In the Lands of the Free, when facts are ignored and replaced by righteous outrage and, at times, furore, a growing majority of us, men, women and children live in fear of being branded as ‘less than’ or ‘not up to it’, the fear of being cut loose and so on. The resulting threat of ostracism and its implications settle in our heart and grip our thoughts.

Some agitators, armchair politicians and self-appointed guardians of morality, short on genuine factual research seem focused on the importance of ‘getting it right’, of ‘setting the record straight’, of ‘telling it like it is’.

Others point the finger via social media and shrug dismissively. ‘I’ve spotlighted you and now get over it,’ is the best they can suggest. Be that as it may, the rest of us know that when moral fortitude is compromised, integrity, acceptance and empathy are absent from our own and our culture’s ethos.

Kneejerk measures adopted privately to answer a personal need or hurt or adopted publicly in response to an imagined fear and outrage seldom fix in the deepest sense of the word any complication. They have been too often known to make matters worse.

Yes, of course, well-articulated laws and regulations are necessary here, there and everywhere. They should be further refined and clarified as needed.
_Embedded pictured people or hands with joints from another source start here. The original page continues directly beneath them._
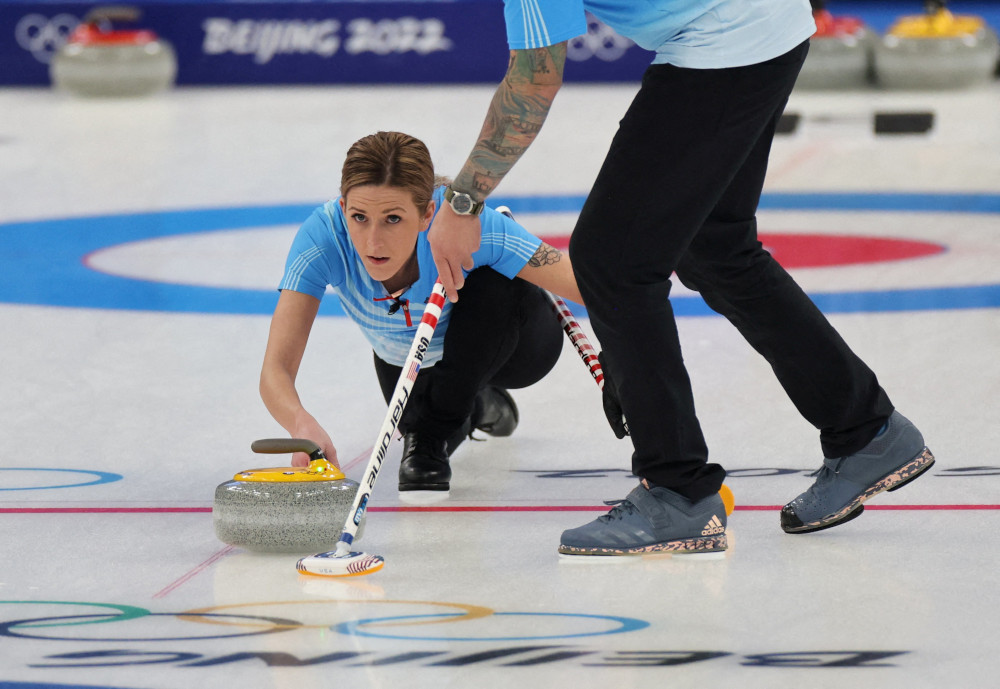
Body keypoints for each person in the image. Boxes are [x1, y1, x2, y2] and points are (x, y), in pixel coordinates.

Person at [427, 1, 934, 555]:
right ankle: (866, 430)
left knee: (612, 263)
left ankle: (677, 491)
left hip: (725, 40)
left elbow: (534, 80)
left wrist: (463, 201)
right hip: (771, 22)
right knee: (714, 244)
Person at [260, 131, 582, 501]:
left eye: (393, 219)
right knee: (427, 413)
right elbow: (276, 368)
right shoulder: (323, 237)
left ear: (428, 212)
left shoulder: (467, 221)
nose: (372, 242)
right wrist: (300, 424)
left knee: (492, 284)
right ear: (343, 205)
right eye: (359, 217)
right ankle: (475, 403)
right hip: (409, 360)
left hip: (517, 347)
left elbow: (588, 287)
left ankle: (448, 414)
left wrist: (628, 368)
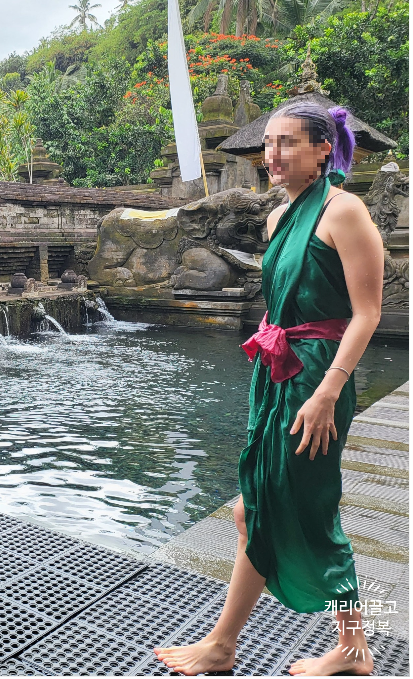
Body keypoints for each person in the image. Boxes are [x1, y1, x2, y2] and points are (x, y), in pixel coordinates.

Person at [154, 103, 384, 676]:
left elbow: (367, 313)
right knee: (253, 509)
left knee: (300, 509)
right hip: (277, 371)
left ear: (323, 150)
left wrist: (329, 390)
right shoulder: (279, 217)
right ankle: (331, 649)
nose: (271, 155)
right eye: (269, 143)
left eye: (287, 144)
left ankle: (234, 646)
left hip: (316, 379)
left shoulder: (345, 211)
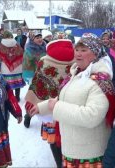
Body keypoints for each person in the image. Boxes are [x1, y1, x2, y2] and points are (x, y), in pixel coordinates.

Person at [29, 33, 115, 167]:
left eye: (84, 50)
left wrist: (57, 107)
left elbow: (91, 116)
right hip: (72, 148)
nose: (78, 54)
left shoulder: (100, 81)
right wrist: (43, 107)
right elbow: (64, 98)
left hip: (89, 154)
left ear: (95, 54)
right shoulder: (76, 74)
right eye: (77, 49)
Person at [24, 38, 75, 167]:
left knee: (53, 136)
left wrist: (32, 102)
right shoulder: (77, 61)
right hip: (69, 106)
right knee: (68, 135)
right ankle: (69, 161)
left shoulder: (44, 61)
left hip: (47, 107)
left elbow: (37, 82)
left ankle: (59, 163)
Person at [22, 30, 46, 128]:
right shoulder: (29, 50)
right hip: (35, 76)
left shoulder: (45, 47)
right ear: (32, 39)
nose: (40, 39)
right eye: (37, 37)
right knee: (34, 97)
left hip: (46, 75)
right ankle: (29, 115)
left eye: (40, 37)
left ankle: (45, 118)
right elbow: (27, 65)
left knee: (45, 97)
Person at [0, 30, 25, 101]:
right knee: (17, 82)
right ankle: (17, 97)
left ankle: (8, 97)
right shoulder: (17, 44)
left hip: (5, 67)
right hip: (17, 67)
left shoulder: (0, 45)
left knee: (7, 83)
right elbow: (21, 54)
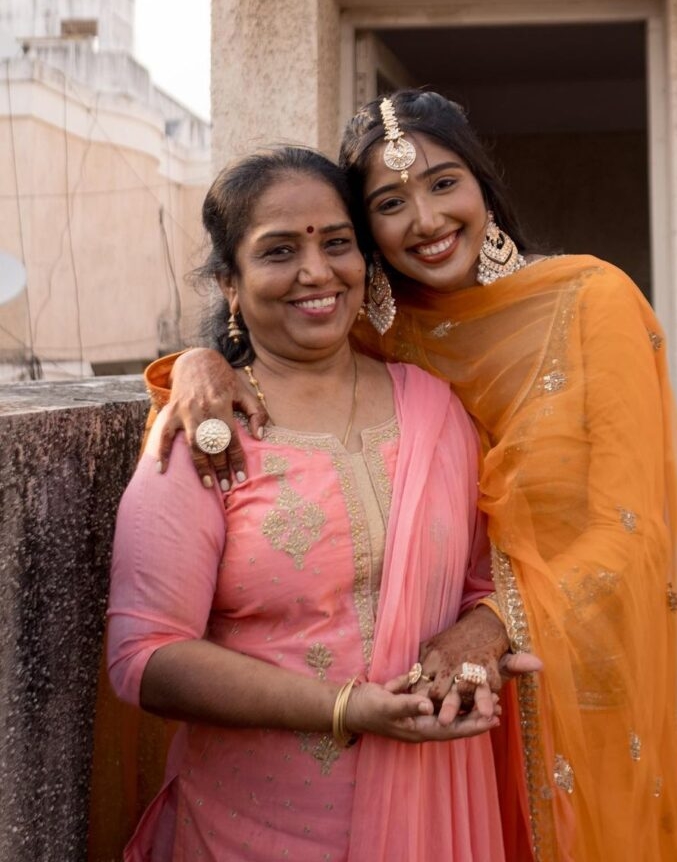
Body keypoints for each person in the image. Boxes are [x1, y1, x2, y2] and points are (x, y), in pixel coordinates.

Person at [150, 92, 677, 862]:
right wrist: (198, 363)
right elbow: (270, 351)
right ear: (366, 236)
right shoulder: (377, 328)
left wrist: (494, 622)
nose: (426, 221)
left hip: (559, 671)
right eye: (390, 203)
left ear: (482, 187)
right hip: (428, 706)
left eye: (443, 184)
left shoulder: (589, 299)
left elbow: (628, 526)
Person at [108, 146, 527, 862]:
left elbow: (494, 579)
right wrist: (346, 708)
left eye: (336, 244)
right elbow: (146, 657)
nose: (315, 272)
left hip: (436, 815)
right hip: (252, 831)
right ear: (229, 285)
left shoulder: (435, 409)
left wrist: (480, 635)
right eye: (278, 251)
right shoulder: (204, 435)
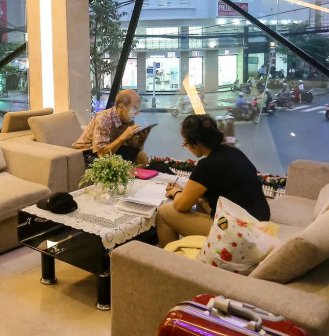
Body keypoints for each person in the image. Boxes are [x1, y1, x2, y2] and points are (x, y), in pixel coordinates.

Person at [156, 115, 270, 246]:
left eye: (185, 144)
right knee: (200, 200)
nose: (186, 147)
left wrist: (176, 192)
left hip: (241, 231)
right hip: (259, 219)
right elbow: (222, 187)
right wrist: (184, 191)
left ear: (196, 143)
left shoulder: (206, 165)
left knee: (164, 212)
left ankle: (167, 257)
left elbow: (181, 206)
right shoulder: (233, 152)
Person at [72, 89, 148, 165]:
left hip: (111, 149)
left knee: (141, 157)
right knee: (116, 165)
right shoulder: (104, 118)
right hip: (88, 152)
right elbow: (101, 154)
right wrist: (123, 137)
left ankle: (132, 172)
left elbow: (132, 147)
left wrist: (141, 140)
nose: (137, 113)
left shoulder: (128, 119)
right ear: (121, 106)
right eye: (134, 109)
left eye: (138, 109)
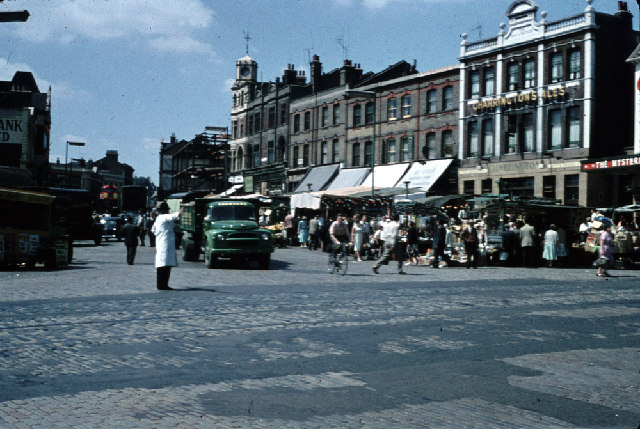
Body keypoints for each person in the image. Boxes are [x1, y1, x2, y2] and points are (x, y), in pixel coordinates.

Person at [151, 202, 182, 290]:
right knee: (165, 266)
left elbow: (153, 230)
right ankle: (163, 285)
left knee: (162, 265)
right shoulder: (163, 217)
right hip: (165, 244)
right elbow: (171, 217)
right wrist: (178, 213)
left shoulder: (158, 218)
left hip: (162, 243)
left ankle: (162, 284)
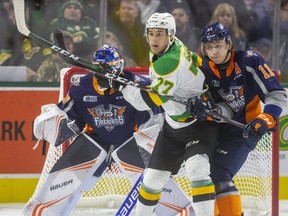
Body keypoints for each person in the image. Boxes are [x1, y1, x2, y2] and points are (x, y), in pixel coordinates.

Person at [23, 44, 160, 216]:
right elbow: (67, 116)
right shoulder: (82, 87)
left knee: (158, 188)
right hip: (95, 141)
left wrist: (153, 141)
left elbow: (152, 114)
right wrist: (51, 121)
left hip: (129, 141)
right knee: (57, 190)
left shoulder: (132, 84)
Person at [120, 12, 219, 216]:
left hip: (199, 123)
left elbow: (145, 102)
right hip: (173, 125)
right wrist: (125, 77)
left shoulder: (170, 62)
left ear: (171, 35)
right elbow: (158, 84)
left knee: (197, 170)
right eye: (151, 34)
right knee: (152, 180)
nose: (154, 39)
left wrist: (121, 86)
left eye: (160, 34)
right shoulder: (167, 48)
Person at [186, 22, 287, 216]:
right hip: (219, 128)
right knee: (203, 172)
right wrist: (204, 109)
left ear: (229, 44)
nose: (214, 51)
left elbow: (277, 94)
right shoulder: (205, 69)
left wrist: (266, 118)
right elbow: (222, 108)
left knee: (220, 173)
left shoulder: (249, 61)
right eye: (209, 47)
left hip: (247, 128)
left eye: (218, 45)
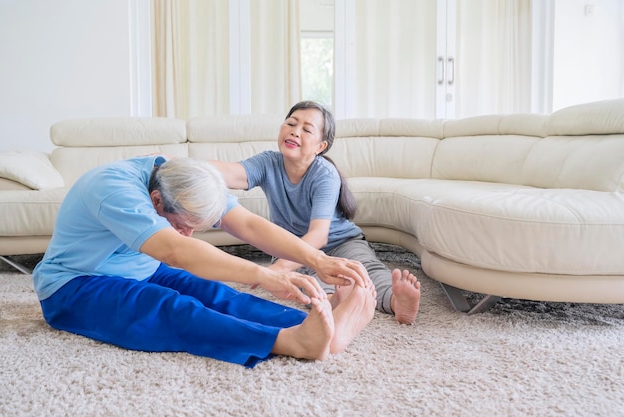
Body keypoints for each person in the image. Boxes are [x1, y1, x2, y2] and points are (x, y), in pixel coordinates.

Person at [32, 155, 377, 368]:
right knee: (169, 306)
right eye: (182, 225)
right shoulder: (113, 189)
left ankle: (317, 326)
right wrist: (263, 274)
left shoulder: (184, 178)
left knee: (217, 294)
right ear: (155, 202)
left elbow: (247, 223)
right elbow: (176, 252)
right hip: (72, 286)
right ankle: (291, 342)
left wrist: (316, 258)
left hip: (140, 269)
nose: (188, 235)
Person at [210, 101, 421, 325]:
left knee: (366, 270)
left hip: (342, 242)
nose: (294, 131)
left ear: (320, 146)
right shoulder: (268, 163)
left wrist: (277, 269)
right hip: (293, 247)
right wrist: (178, 166)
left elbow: (319, 236)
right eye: (290, 123)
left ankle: (396, 302)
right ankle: (334, 301)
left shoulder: (325, 174)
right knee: (308, 281)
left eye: (306, 129)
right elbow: (231, 173)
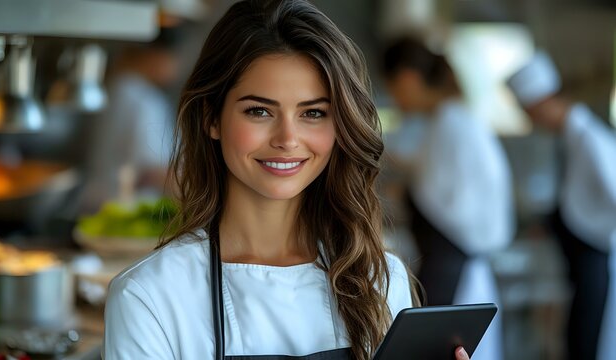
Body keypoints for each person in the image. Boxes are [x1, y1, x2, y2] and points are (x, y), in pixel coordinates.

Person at [103, 1, 473, 359]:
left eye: (312, 113)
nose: (287, 139)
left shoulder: (379, 280)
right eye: (259, 111)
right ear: (211, 119)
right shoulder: (148, 296)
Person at [381, 36, 515, 360]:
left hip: (456, 275)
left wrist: (404, 192)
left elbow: (436, 202)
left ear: (408, 79)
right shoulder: (449, 122)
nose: (394, 97)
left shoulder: (452, 125)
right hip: (455, 269)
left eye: (392, 87)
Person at [507, 51, 616, 360]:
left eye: (528, 111)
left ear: (541, 103)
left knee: (588, 345)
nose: (529, 119)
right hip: (583, 264)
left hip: (598, 262)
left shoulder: (590, 139)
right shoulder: (571, 138)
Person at [80, 28, 181, 212]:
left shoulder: (115, 87)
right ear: (155, 56)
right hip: (124, 211)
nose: (175, 68)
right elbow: (151, 172)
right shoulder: (143, 98)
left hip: (99, 203)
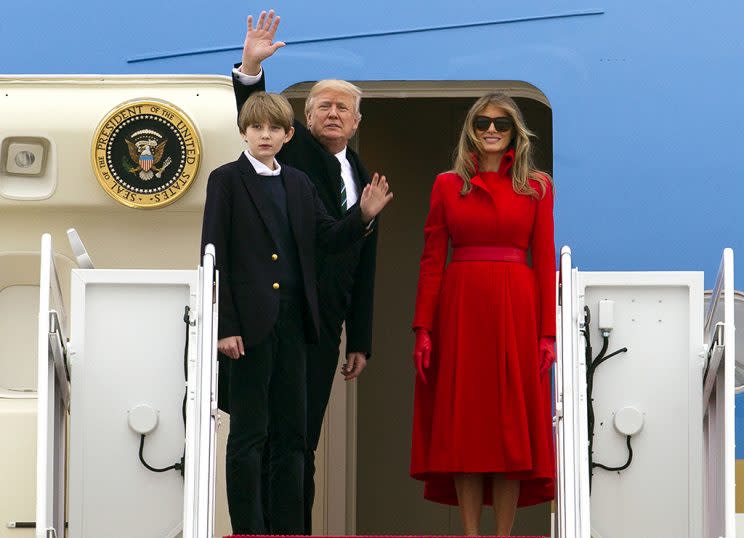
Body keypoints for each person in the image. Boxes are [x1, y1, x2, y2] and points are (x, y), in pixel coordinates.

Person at [201, 91, 392, 534]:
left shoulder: (299, 184)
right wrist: (224, 326)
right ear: (244, 132)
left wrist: (362, 216)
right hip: (247, 329)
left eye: (273, 129)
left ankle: (289, 529)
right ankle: (249, 529)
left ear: (289, 136)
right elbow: (213, 256)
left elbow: (327, 237)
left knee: (293, 436)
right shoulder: (225, 180)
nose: (264, 136)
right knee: (249, 436)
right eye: (256, 128)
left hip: (296, 325)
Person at [231, 10, 383, 533]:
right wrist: (251, 66)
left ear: (357, 120)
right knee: (270, 433)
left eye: (344, 107)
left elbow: (365, 264)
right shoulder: (291, 155)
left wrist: (358, 337)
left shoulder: (362, 174)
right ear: (306, 118)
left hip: (325, 323)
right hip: (281, 314)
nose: (334, 113)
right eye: (323, 105)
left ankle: (294, 527)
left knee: (302, 437)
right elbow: (258, 117)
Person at [410, 92, 556, 536]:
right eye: (482, 123)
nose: (491, 130)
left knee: (511, 426)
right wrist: (424, 327)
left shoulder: (537, 186)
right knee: (464, 424)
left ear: (515, 132)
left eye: (501, 124)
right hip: (461, 309)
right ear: (470, 131)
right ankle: (470, 533)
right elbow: (432, 258)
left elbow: (545, 259)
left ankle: (503, 534)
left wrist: (547, 333)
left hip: (516, 307)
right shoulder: (446, 185)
Still, no method of human control is as effective as coherent, personal accountability.

For example, in a bid to assist the15 million Americans who provide unpaid care to a relative or a friend suffering from Alzheimer’s, should we encourage the notion that young blood may have anti-ageing properties that may assist dementia sufferers in the performance of daily tasks?

The short-term benefits might be obvious to some but how potential complications might spin-out in the fullness of time cannot be entirely clear to anyone – not just yet.